Very many interesting games and puzzle concepts are being developed by the flash-gaming community. An example of such an interesting puzzle is Nodes, developed by Eggy (Bradley Erkelens) with the assistance some not further clarified person named Frank. The goal of the puzzle is to position the nodes of a graph in such a way that the vertices cross through a set of small circles. This game is also available on the iPhone, though unfortunately not through Eggy, nor with his consent.
Nodes (iTunes Link) from the ukrainian company Olmob is the most direct copy of Eggy’s game.
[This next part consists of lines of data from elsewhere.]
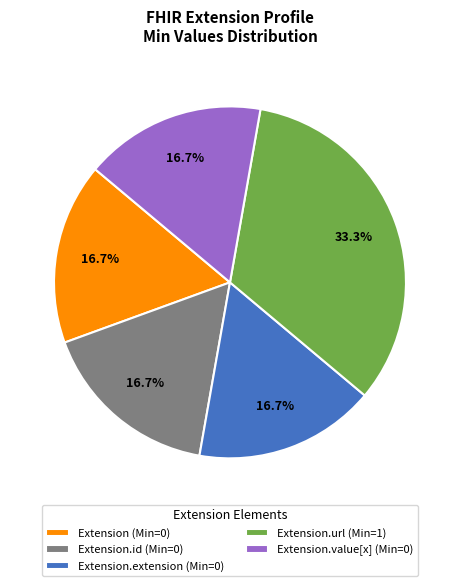

What portion of the pie excludes Extension.id (Min=0)?

83.3%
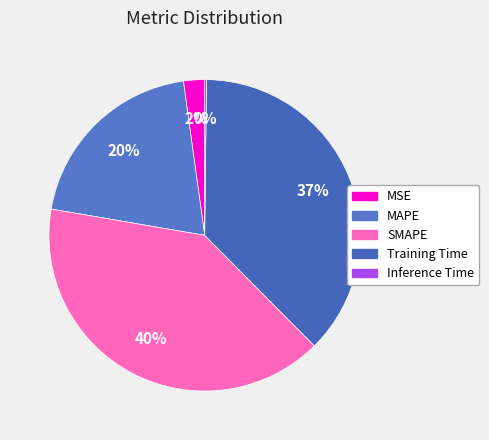

Is there any slice that represents more than half of the pie?

No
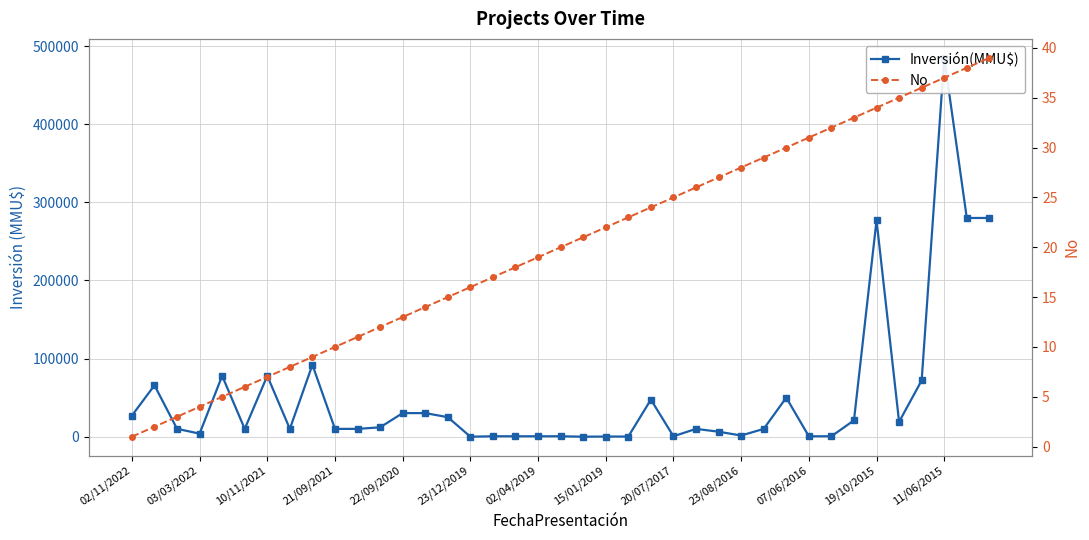

How many positive values does the Inversión(MMU$) series have?

38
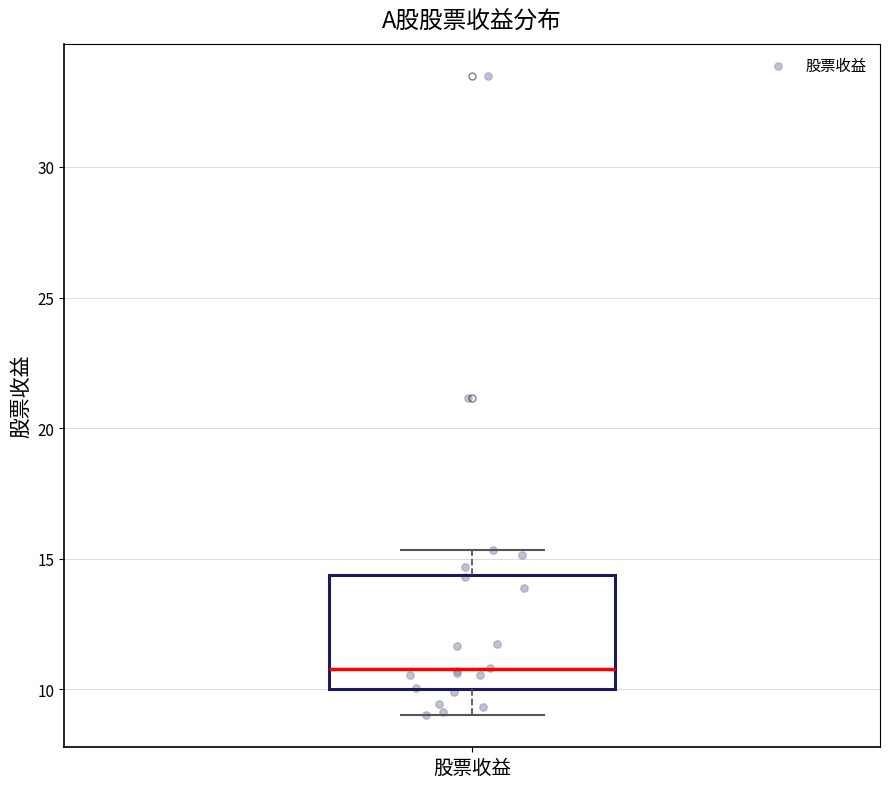

Where does the upper whisker of the box for 股票收益 end on the y-axis? The values are not printed on the chart, so give them approximately, as read against the axis.

15.5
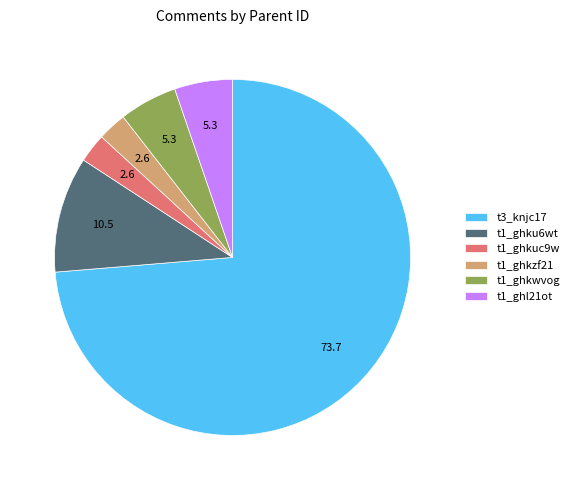

Is it true that t1_ghku6wt is 34% of the pie?

False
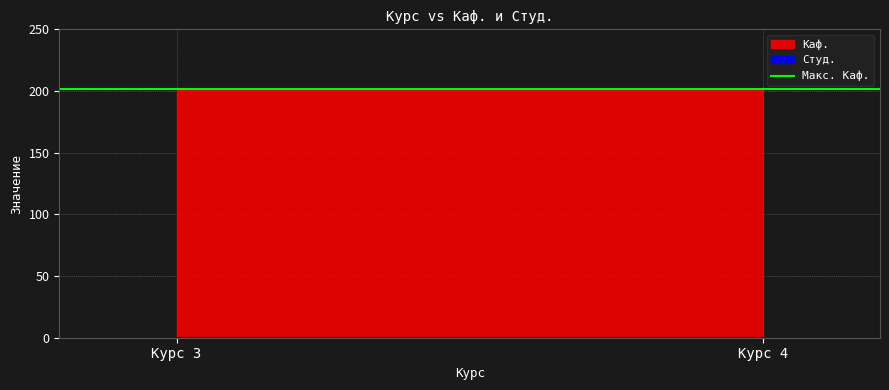

List the series in order of their peak value, highest first.

Каф., Студ.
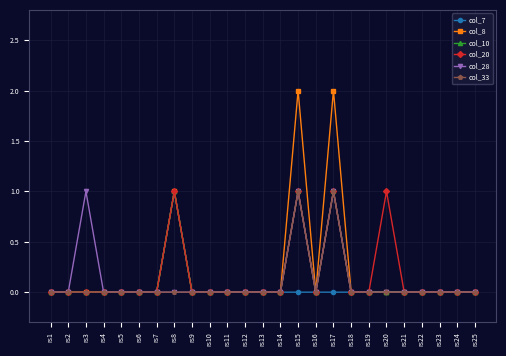

True or false: col_10 has a value of 1 at rs17.

True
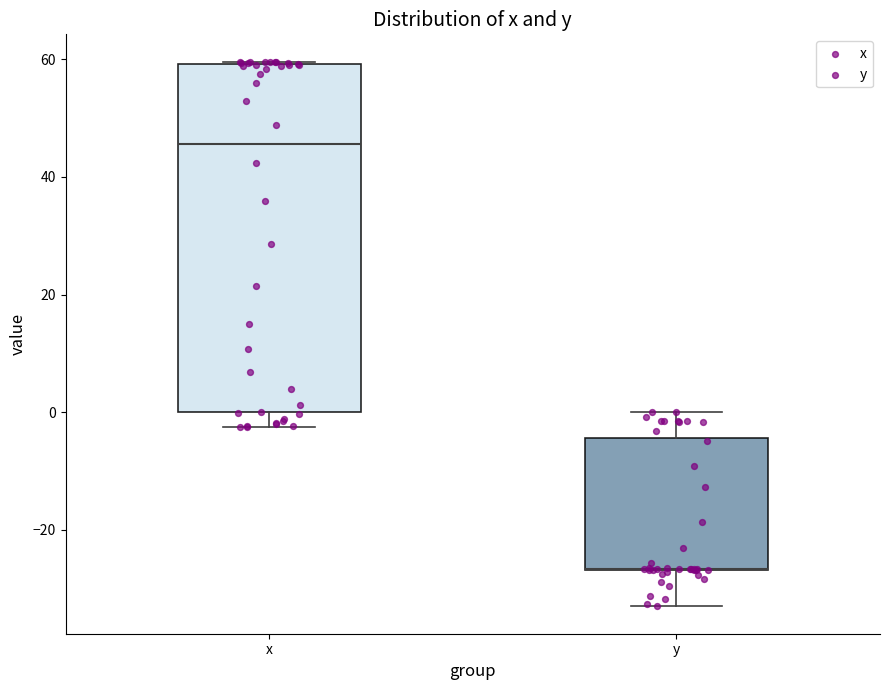

Reading left to right, transcribe this box plot: for each box, give where its median line is, the range the box spans, and where its two whiskers end, as read against the y-axis. The values are not printed on the chart, so give them approximately, as read against the axis.

x: median 46, box 0 to 60, whiskers -2 to 60
y: median -26 (drawn on the box's lower edge), box -26 to -4, whiskers -32 to 0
Eggy explained:
“Then that guy made that recently and I emailed him about it asking if he copied me, he says he didn’t and it’s a coincidence…I find it hard to believe to be honest…but nothing I can do either way.”
I also don’t believe a word of the story that Olmob got onto the same game independently. The name of the game, the gameplay, the level design, and even the visual design of the puzzle is too similar to Eggy’s original. Don’t spend money on such a rip-off!
Laser-Puzzle (iTunes Link) uses the same puzzle-principle, but at least the styling and the name are completely different (see screenshot to the right). The really great improvement of this implementation is that you can use multi-touch to solve it! This is really a breakthrough development. It might sound like a small change, but actually solving these kinds of puzzles becomes so much more fun when you can move both ends of the line at the same time.
In the latest update there is now also (finally) an ‘easy’ puzzle-mode without time pressure. I still don’t get what is so interesting about time-pressure in puzzles. I have said it before, but I’ll repeat it again: time pressure is only necessary when the puzzle-design is too simple to be enjoyable in itself. In this case, time pressure is simply completely unnecessary. For example, the solution to the puzzle to the right is shown to the left here. It surely is not trivial, and I got a nice ‘aha’ when finding the solution.
As an aside, this kind of puzzle actually has a long history. Both the old grandmasters of puzzle design Sam Loyd and Henry E. Dudeney made some puzzles that are strongly related to Nodes, though I guess that none of the current developers had any knowledge of this origin. In Dudeney’s Amusements in Mathematics (1917), there are various puzzles in the section Dynamical Chess Puzzles (specifically “Star Puzzle”, “Yacht Race”, and “Scientific Scater”) in which the objective is to find a route that passes through all points in a rectangular grid of 8×8 points. The route has to consist of straight lines, and the question is to find the route with the least amount of turns. Sam Loyd’s puzzle Going Into Action is of the same type.
The solutions to these old puzzles were actually not very interesting, but many new solutions were found for different grid-sizes in the wake of a challenge posted by Ed Pegg Jr. on Mathpuzzle in 1999. It turns out that minimal solutions get really interesting once you let go of the assumption that the route has to be inside the grid (see for example the 4×5 solution with only 7 lines to the right). For a summary of the findings from this challenge, see Ed Pegg’s summary.